**DOCUMENT TEXT**
▶

Something about a life of a person with chronic delusional disorder.

Silly? Lazy? Sponger?

Was ruminating what I could have done or who I could have been if not my illness. The worst thing is that I can't organize myself and things when dealing with people. Managing interactions at work was impossible. Though I wouldn't mind better memory too. Without memory lapses and forgetfulness. But it doesn't depend on me. I try to develop memory as much as I can.

Seems constant exchange of information is the essence of life. But I'm bad at it. The thing is that exchange of info and communication is not the essence of life to me... I like solitude, ruminations and solitary activities.

Normal "friends" just can't stop bragging about their lives and pointing out how successful I could be if I wasn't "lazy" and that I "have no excuse". And I waste my time arguing with them. The fact is I don't need any excuses. I'm mentally disabled and I'm not lazy at all, trying hard to do what I can. Abulia doesn't differ from usual fatigue. It's even worse. Kind of an empty feeling, when you're not tired, still can't do anything.

But such people are very annoying. For them the conflict between wanting to do things and not being able to do - means you're bad and lazy. That's the reason why such people can't really be friends: instead of understanding you, they try to make you fulfill their requirements.

I have difficulty with telling people I'm disabled - it's no good. Telling them I'm mentally disabled - worse. They don't believe I'm sick, as I look normal. And if I look normal, they naturally think it means I'm pretending and I'm lazy. Though they don't see me in psychosis and I'm tired of people blaming and shaming me for being sick and not able to do things. And it's after five hospitalizations and disability! I'm not irritable, but when people keep telling me it's better for me to die than not to gain success... I get angry.

◀

**DIRECTIONS FOR THIS TASK**
Answer these questions from the post on living with chronic delusional disorder:
1. What does the writer say was impossible at work?
2. How does the writer compare abulia with usual fatigue?
3. How many hospitalizations does the writer mention?

**SUPPLIED RECORDS**
▶

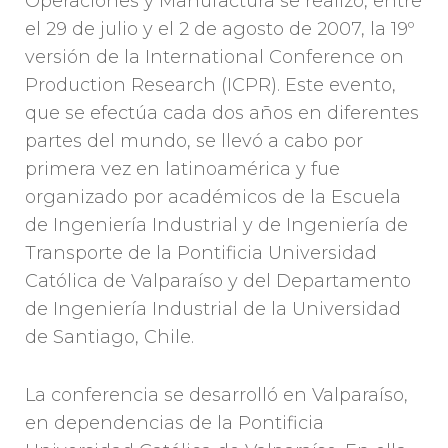
Operaciones y Manufactura se realizó, entre
el 29 de julio y el 2 de agosto de 2007, la 19º
versión de la International Conference on
Production Research (ICPR). Este evento,
que se efectúa cada dos años en diferentes
partes del mundo, se llevó a cabo por
primera vez en latinoamérica y fue
organizado por académicos de la Escuela
de Ingeniería Industrial y de Ingeniería de
Transporte de la Pontificia Universidad
Católica de Valparaíso y del Departamento
de Ingeniería Industrial de la Universidad
de Santiago, Chile.
La conferencia se desarrolló en Valparaíso,
en dependencias de la Pontificia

◀

**RESULT BELOW**
1. Managing interactions at work.
2. Abulia doesn't differ from usual fatigue, and it's even worse: an empty feeling when you're not tired but still can't do anything.
3. Five.